GIVEN DATA:
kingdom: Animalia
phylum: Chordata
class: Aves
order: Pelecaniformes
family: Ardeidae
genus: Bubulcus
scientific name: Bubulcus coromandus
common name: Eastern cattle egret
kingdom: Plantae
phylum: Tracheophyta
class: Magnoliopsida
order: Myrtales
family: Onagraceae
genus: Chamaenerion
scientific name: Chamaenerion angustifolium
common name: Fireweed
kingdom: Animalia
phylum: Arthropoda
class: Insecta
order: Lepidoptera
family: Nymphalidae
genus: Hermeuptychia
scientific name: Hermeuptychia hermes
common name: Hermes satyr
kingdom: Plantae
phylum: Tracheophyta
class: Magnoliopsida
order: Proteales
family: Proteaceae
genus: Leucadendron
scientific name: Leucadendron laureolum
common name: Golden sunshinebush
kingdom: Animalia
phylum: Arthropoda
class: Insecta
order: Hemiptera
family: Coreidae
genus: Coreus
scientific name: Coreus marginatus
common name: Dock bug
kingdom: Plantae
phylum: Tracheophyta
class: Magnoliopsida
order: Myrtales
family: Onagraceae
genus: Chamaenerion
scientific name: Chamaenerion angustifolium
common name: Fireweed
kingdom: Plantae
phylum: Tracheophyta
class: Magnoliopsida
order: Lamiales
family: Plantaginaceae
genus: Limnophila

WHAT YOU HAVE TO DO:
Return the data above unchanged, from the line holding "common name: Dock bug" through the end of the data, both ends included.

FULL SOLUTION:
common name: Dock bug
kingdom: Plantae
phylum: Tracheophyta
class: Magnoliopsida
order: Myrtales
family: Onagraceae
genus: Chamaenerion
scientific name: Chamaenerion angustifolium
common name: Fireweed
kingdom: Plantae
phylum: Tracheophyta
class: Magnoliopsida
order: Lamiales
family: Plantaginaceae
genus: Limnophila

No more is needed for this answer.